While most of us are not pro ball players or Olympic athletes, we can adapt their winning techniques. Here are some ideas to help you get the most out of your mental game: 

  • Think like a winner. Learn from your mistakes; don't succumb to them. Develop a habit of using negative experiences for positive change. Blaming yourself for every mistake is a waste of energy and time. Use the knowledge gained from your mistakes to adjust and improve your performance. 
  • Practice. Practice. Practice. Develop techniques to help you let go of distractions and refocus your concentration during competition. Write down situations that have distracted you in the past. Then practice using techniques that help your mind focus and concentrate. Pick a cue-word that is linked in your mind with focusing. Or find a physical anchor, such as feeling the touch of the leather on the ball. Cultivating several quick techniques that you practice regularly will help you refocus during competition, and make you a tougher opponent.
  • Dress for success. Not psyched-up to exercise today? Put on your athletic shoes or your favorite gym shorts and sweatshirt. Sometimes the simple act of dressing is all you need to motivate you. Besides, don't you look marvelous in your exercise gear? 
  • Make like Mike. Use your imagination.
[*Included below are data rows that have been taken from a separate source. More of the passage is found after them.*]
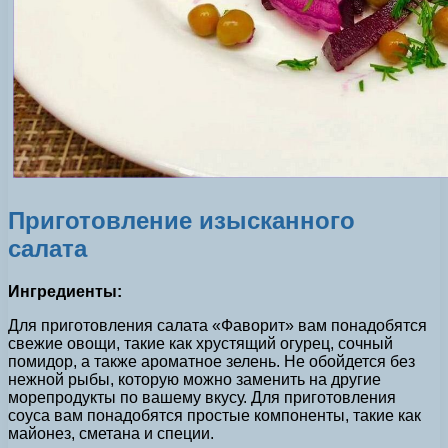
Приготовление изысканного
салата
Ингредиенты:
Для приготовления салата «Фаворит» вам понадобятся
свежие овощи, такие как хрустящий огурец, сочный
помидор, а также ароматное зелень. Не обойдется без
нежной рыбы, которую можно заменить на другие
морепродукты по вашему вкусу. Для приготовления
соуса вам понадобятся простые компоненты, такие как
майонез, сметана и специи.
Before your weekend basketball scrimmage, pretend you're Michael Jordan or some other basketball star. You just might reach new heights on the boards. One friend of mine trained for volleyball under a very strict and demanding coach. When dressing for games he visualized himself as a warrior putting on armor and preparing for battle. He felt it made him stronger and turned him into a winner. 
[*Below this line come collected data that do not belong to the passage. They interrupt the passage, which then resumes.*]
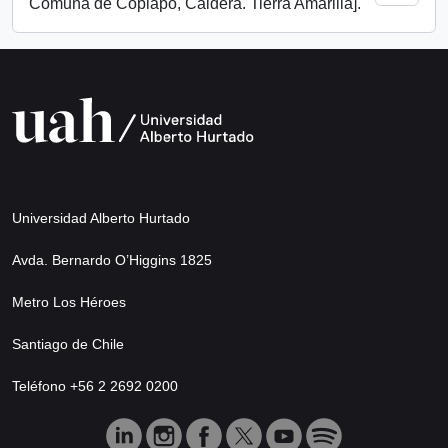
Comuna de Copiapó, Caldera. Tierra Amarilla].
Universidad Alberto Hurtado
Avda. Bernardo O’Higgins 1825
Metro Los Héroes
Santiago de Chile
Teléfono +56 2 2692 0200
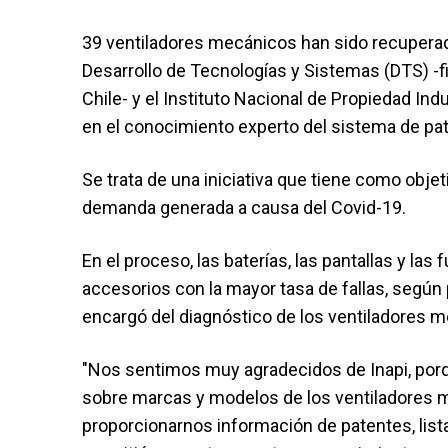
39 ventiladores mecánicos han sido recuperado
Desarrollo de Tecnologías y Sistemas (DTS) -fi
Chile- y el Instituto Nacional de Propiedad Indu
en el conocimiento experto del sistema de pa
Se trata de una iniciativa que tiene como obje
demanda generada a causa del Covid-19.
En el proceso, las baterías, las pantallas y las
accesorios con la mayor tasa de fallas, según
encargó del diagnóstico de los ventiladores 
"Nos sentimos muy agradecidos de Inapi, porq
sobre marcas y modelos de los ventiladores me
proporcionarnos información de patentes, lista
  • Develop a game face. Peak performance requires optimal arousal and motivation, but you need to avoid turning into a bundle of nerves. During practice, visualize situations that produce anxiety, such as missing a free throw or striking out. Identify your physical reactions and learn to control them. To minimize muscle tightening and jaw clenching, practice deep breathing or progressive muscle relaxation. The more you ritualize these techniques in practice, the more likely they are to help you keep your cool in game situations. 
  • Warm up your muscles and your mind. Develop rituals for the warm-up portion of your workout. My father used to have a very specific stretching routine that he performed before running. He did the same stretches in the same sequence for the same length of time. (It figures, because he was an engineer!) This helped to motivate and relax him during the higher intensity portions of his run. He always ran faster after engaging in this ritual. 
  • Set goals. Make goal setting a routine part of your exercise program. Keep a fitness diary to track progress. Note how you feel physically and mentally — did you have an enjoyable experience? Research shows that people who use goal setting effectively perform better, are happier with their performances, concentrate better, show more self-confidence and suffer less stress and anxiety. 

Developing exercise rituals can help ingrain the habit of regular exercise in your daily life. Such triggers often allow the brain's stored memory of pleasant sports and exercise experiences to kick in. This guides you through your workout (or your tennis match, ski competition or mini-marathon) on automatic pilot. Practicing the familiar can be comforting and rewarding in this dynamic world of change. And beyond peak performance, the ritual of exercise itself can help you transcend the ordinary and realize personal goals.